● Work request
Can you reproduce all of the records below line for line, leaving out the pictures?

Dataset entries:
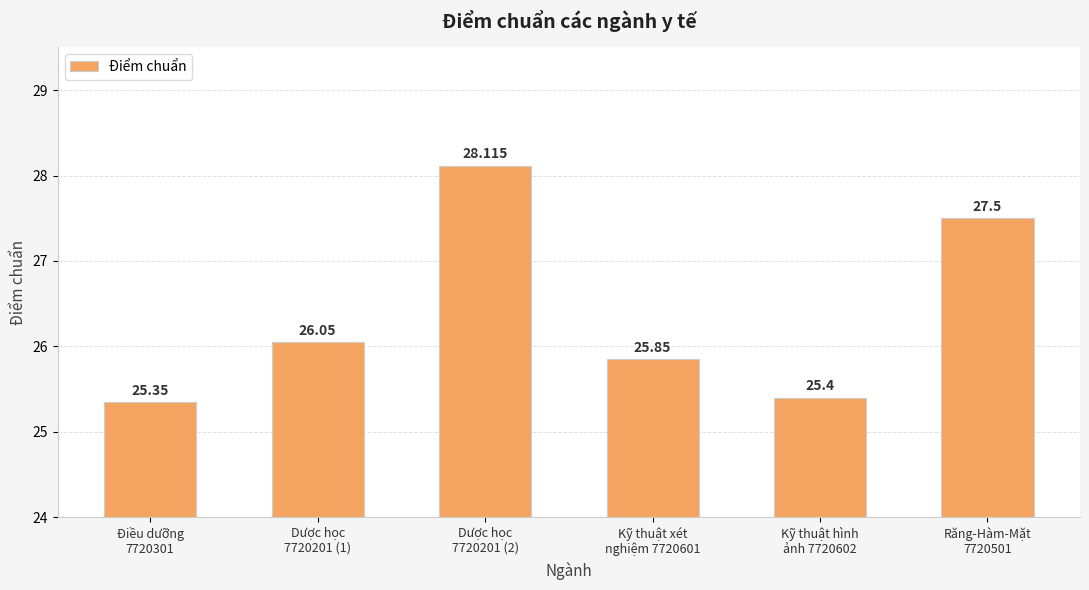

What is the difference between the values at Dược học
7720201 (1) and Dược học
7720201 (2)?

2.1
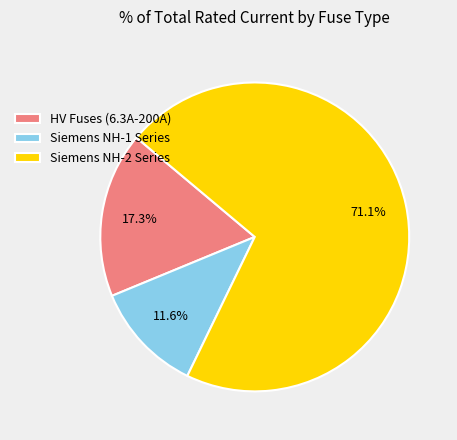

What is the ratio of the value at Siemens NH-1 Series to the value at HV Fuses (6.3A-200A)?

0.7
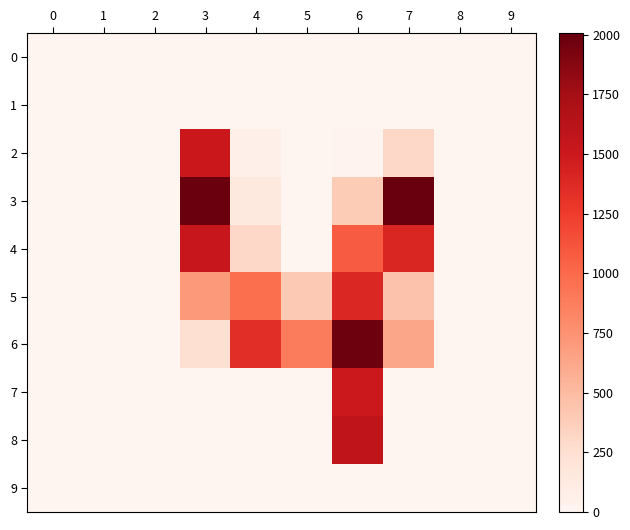

Reading left to right, extract all data points from this chart.

0: 0=0	1=0	2=0	3=0	4=0	5=0	6=0	7=0	8=0	9=0
1: 0=0	1=0	2=0	3=0	4=0	5=0	6=0	7=0	8=0	9=0
2: 0=0	1=0	2=0	3=1504	4=62	5=0	6=21	7=305	8=0	9=0
3: 0=0	1=0	2=0	3=1986	4=143	5=0	6=387	7=2005	8=0	9=0
4: 0=0	1=0	2=0	3=1519	4=306	5=0	6=1074	7=1398	8=0	9=0
5: 0=0	1=0	2=0	3=708	4=964	5=406	6=1388	7=447	8=0	9=0
6: 0=0	1=0	2=0	3=244	4=1347	5=891	6=1972	7=628	8=0	9=0
7: 0=0	1=0	2=0	3=0	4=0	5=0	6=1503	7=0	8=0	9=0
8: 0=0	1=0	2=0	3=0	4=0	5=0	6=1580	7=0	8=0	9=0
9: 0=0	1=0	2=0	3=0	4=0	5=0	6=0	7=0	8=0	9=0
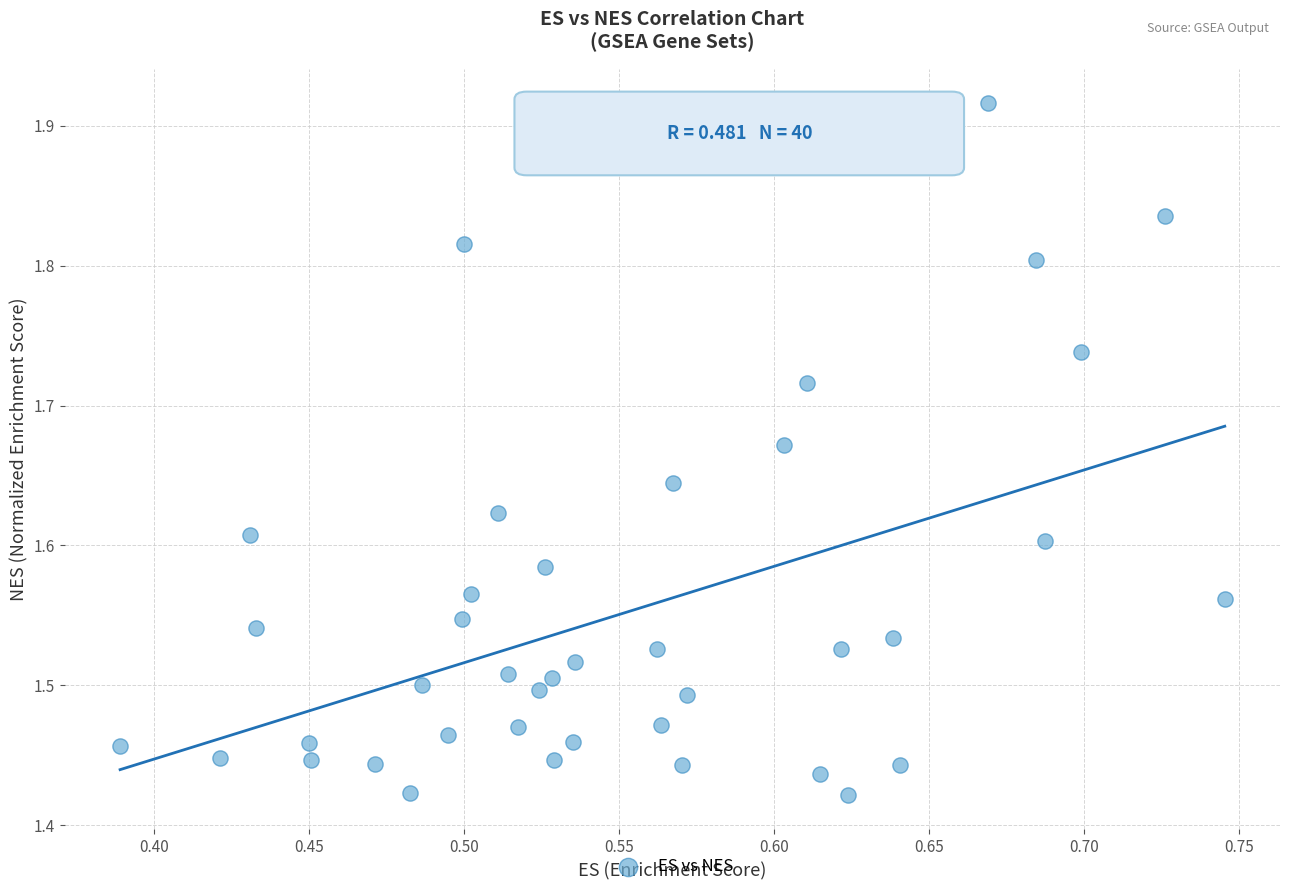

What is the range of X values (max minus min)?

0.4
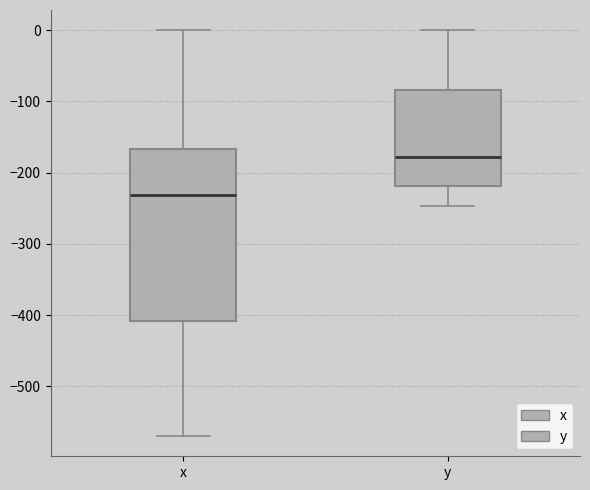

Reading left to right, read every box against the y-axis: the position of its median line, the range the box covers, and the ends of its whiskers. The values are not printed on the chart, so give them approximately, as read against the axis.

x: median -230, box -410 to -170, whiskers -570 to 0
y: median -180, box -220 to -80, whiskers -250 to 0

● Solution to this exercise
What is the difference between the values at Dược học
7720201 (1) and Dược học
7720201 (2)?

2.1

What is the ratio of the value at Siemens NH-1 Series to the value at HV Fuses (6.3A-200A)?

0.7

Reading left to right, extract all data points from this chart.

0: 0=0	1=0	2=0	3=0	4=0	5=0	6=0	7=0	8=0	9=0
1: 0=0	1=0	2=0	3=0	4=0	5=0	6=0	7=0	8=0	9=0
2: 0=0	1=0	2=0	3=1504	4=62	5=0	6=21	7=305	8=0	9=0
3: 0=0	1=0	2=0	3=1986	4=143	5=0	6=387	7=2005	8=0	9=0
4: 0=0	1=0	2=0	3=1519	4=306	5=0	6=1074	7=1398	8=0	9=0
5: 0=0	1=0	2=0	3=708	4=964	5=406	6=1388	7=447	8=0	9=0
6: 0=0	1=0	2=0	3=244	4=1347	5=891	6=1972	7=628	8=0	9=0
7: 0=0	1=0	2=0	3=0	4=0	5=0	6=1503	7=0	8=0	9=0
8: 0=0	1=0	2=0	3=0	4=0	5=0	6=1580	7=0	8=0	9=0
9: 0=0	1=0	2=0	3=0	4=0	5=0	6=0	7=0	8=0	9=0

What is the range of X values (max minus min)?

0.4

Reading left to right, read every box against the y-axis: the position of its median line, the range the box covers, and the ends of its whiskers. The values are not printed on the chart, so give them approximately, as read against the axis.

x: median -230, box -410 to -170, whiskers -570 to 0
y: median -180, box -220 to -80, whiskers -250 to 0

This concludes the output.